Dealers often make less profit in car sales because of the widespread availability of invoice pricing and incentive information, but they make up for some of this by getting money from things, such as financing, insurance and warranties, according to Cars.com writer Joe Wiesenfelder. The amount a dealer makes on car loans depends on various factors.

Process

    Most dealers do not directly finance their customers' vehicles. They act as middlemen, shopping around with various banks and finance companies, communicating the results and handling the loan paperwork. This process allows them to add additional points to the interest rate.
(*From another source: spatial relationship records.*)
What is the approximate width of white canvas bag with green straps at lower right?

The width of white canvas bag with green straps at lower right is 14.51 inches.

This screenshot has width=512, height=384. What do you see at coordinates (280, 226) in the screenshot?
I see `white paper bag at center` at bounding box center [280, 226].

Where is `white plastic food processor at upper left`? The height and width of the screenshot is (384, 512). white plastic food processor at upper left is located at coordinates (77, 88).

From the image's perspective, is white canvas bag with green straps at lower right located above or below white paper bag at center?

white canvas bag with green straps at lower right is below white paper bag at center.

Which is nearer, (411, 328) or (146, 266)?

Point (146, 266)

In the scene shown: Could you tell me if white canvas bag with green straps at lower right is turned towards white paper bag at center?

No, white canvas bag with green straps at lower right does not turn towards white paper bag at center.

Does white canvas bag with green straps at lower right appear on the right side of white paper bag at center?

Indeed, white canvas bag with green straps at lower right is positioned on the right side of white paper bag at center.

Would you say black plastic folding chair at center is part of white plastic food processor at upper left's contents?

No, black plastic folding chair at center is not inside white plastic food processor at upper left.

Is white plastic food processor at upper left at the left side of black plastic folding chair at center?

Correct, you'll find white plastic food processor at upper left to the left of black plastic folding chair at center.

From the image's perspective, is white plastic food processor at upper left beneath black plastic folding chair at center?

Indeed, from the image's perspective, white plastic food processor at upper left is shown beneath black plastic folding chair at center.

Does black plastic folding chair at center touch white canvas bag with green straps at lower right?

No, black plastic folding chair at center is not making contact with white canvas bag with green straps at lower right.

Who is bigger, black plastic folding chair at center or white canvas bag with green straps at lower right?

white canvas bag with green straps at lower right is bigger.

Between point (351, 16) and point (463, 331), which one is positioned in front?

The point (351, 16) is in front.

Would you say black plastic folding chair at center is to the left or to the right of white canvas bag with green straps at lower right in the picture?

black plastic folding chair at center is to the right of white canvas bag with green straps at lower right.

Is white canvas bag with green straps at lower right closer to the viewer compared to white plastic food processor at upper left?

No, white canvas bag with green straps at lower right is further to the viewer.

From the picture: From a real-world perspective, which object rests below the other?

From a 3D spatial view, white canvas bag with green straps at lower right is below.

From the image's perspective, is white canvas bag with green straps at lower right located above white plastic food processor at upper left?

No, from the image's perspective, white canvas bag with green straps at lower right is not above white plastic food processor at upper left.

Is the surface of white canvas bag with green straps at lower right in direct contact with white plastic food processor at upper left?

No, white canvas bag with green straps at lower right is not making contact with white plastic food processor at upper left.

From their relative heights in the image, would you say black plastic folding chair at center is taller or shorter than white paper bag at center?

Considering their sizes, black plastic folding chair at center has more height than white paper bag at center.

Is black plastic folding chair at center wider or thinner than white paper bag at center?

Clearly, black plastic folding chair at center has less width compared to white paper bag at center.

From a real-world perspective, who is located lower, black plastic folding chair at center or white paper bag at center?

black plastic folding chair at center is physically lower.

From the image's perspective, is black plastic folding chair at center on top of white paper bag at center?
The dealer can retain the entire additional amount as profit or share it with the lender, and the law does not require disclosure to you. There is no standard added amount, but "The Wall Street Journal's" Smart Money column explains that it is common to add two percentage points.

Prevention

    Save money by arranging your own financing before you start car shopping. Start with the bank or credit union where you currently have your accounts and check out loan shopping websites. You save money with a pre-approved loan direct from the lender because no one is boosting the interest rate to get extra profit.

Warning

    Some car dealers are especially likely to wring profit out of vehicle buyers with bad credit because they have fewer options. These sellers know you cannot readily get a loan on your own, which makes you more likely to accept the financing they offer, even if the rate is very high. "The Wall Street Journal" Smart Money column warns that some even claim the lender requires you to buy an extended service plan, even though that is untrue. You may be able to get pre-approved and avoid the hassle if you save up a large down payment and select a modestly-priced car. Otherwise, consider asking a family member or friend to co-sign the loan. You qualify based on the other person's good credit record, but he is equally responsible for the loan, so you destroy his credit rating if you default.

Considerations

    Bad credit puts you in a difficult position for getting car loans, but you can offset some of this by repairing your credit before car shopping, according to Edmunds editor Warren Clarke. Order free credit report copies from TransUnion, Equifax and Experian through AnnualCreditReport.com, which provides one free copy from each bureau annually. Find mistakes that hurt your credit score, such as incorrectly dated delinquencies or inflated balances, and dispute them. According to the Federal Trade Commission, credit bureaus are obligated to research your claims and remove mistakes within a month. Start the loan-hunting process once the bad items are erased from your credit reports.